Short answer: yes, a brewer can become a data scientist — and brewing is an unusually good launchpad for it. I spent about a decade in breweries before data took over my career, and the truth is I never left brewing behind. The domain knowledge turned out to be the hard part to acquire; the data skills were the part I could learn. Here’s how it happened.
I started where most brewers start
I came up through microbreweries before working with the big names: AB InBev, SABMiller, United Breweries. Along the way I developed a dozen beers for the Indian market. My training was classic: a B.Tech in biotechnology, then an MSc in Brewing Science & Technology.
That’s a brewer’s CV. Nothing about it says “AI.”
Data crept in through the side door
Here’s the thing nobody tells you: brewing is a data discipline. Every batch is a controlled experiment — temperature curves, gravity readings, pitch rates, sensory panels. I was already living in spreadsheets and process records. Over time my role drifted from making beer to making sense of the numbers behind it, and I moved from graduate trainee toward a senior data-analyst role.
I didn’t decide to “become a data scientist.” I followed the questions the beer kept asking me — why did this batch attenuate differently? which beers will sell next month? — and those questions led straight into data.
Why brewing beats a CS degree for this
The surprise of my career: my brewing background was an advantage, not a handicap. A pure data scientist can build a model, but they don’t know what a stuck fermentation feels like or why a sales spike in summer isn’t a fluke. I did. Domain intuition is the expensive, slow thing to acquire — and I already had it. The statistics and Python were the learnable part.
If you’re a brewer eyeing this path, that’s the reframe: you’re not starting from zero. You’re starting from the half that’s hardest to teach.
What this series is
This is the honest, 8-part story of that transformation — and a practical guide if you want to walk it. We’ll cover what AI actually means for a brewer, the unglamorous first steps, my real projects, and — just as important — where AI burned me. It builds on the bigger picture of what AI can and can’t do for a brewery.
I still think like a brewer. That’s the whole point.
From Brewer to AI — Part 1 of 8. See the full series · Next: What AI actually means for a brewer →
Frequently asked questions
Can a brewer become a data scientist? Yes. Brewing is already a data-rich, process-control discipline, so brewers understand the domain better than most data scientists ever will. The gap is tooling and statistics, which are learnable — the hard-won domain intuition is not.
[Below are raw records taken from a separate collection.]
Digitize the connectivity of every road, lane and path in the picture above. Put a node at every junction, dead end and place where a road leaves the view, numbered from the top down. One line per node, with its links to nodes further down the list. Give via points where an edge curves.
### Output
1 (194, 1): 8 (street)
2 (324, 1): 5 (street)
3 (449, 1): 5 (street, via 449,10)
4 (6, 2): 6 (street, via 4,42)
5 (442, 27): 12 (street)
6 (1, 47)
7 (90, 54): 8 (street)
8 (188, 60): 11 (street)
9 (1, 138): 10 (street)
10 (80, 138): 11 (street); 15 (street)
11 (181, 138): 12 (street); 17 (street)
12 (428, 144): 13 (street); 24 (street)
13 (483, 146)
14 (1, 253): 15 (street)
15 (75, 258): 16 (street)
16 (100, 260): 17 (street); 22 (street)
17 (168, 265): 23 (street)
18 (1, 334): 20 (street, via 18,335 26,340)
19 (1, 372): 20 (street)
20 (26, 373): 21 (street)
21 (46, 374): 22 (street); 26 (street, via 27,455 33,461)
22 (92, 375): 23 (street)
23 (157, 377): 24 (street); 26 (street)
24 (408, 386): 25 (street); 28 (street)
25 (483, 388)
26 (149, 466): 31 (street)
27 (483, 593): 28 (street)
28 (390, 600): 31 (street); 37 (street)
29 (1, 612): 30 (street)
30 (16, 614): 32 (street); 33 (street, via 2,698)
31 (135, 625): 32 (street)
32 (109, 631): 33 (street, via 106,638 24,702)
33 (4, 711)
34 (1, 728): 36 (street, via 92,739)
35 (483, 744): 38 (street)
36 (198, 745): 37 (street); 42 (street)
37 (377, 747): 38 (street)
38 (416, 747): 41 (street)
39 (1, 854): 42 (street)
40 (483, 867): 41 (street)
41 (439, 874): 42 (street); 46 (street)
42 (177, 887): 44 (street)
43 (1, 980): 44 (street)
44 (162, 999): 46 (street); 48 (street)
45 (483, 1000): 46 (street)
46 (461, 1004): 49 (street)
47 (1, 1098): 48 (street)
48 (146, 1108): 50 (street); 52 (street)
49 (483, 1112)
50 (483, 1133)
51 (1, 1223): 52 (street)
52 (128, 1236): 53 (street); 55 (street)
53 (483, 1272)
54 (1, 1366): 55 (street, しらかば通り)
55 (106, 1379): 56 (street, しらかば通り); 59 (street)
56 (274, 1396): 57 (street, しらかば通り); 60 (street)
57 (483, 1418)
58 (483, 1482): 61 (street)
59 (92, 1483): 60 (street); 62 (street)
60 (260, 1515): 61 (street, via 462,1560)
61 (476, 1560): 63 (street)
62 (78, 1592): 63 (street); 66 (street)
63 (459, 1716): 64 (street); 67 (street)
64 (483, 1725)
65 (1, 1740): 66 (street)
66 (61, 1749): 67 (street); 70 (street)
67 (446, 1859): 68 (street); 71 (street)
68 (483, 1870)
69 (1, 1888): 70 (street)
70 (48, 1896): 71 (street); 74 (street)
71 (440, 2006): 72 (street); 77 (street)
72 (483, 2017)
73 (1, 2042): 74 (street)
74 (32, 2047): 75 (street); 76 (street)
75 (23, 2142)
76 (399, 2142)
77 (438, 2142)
Do you have to quit brewing to work in AI? No. The most useful AI work in beverages comes from people who still think like brewers. I didn’t abandon brewing; I added data skills on top of it.
What makes brewers good at data science? Brewers already reason about variables, process control, measurement, and cause-and-effect under uncertainty. That mindset transfers directly to data work — often more easily than data scientists pick up brewing.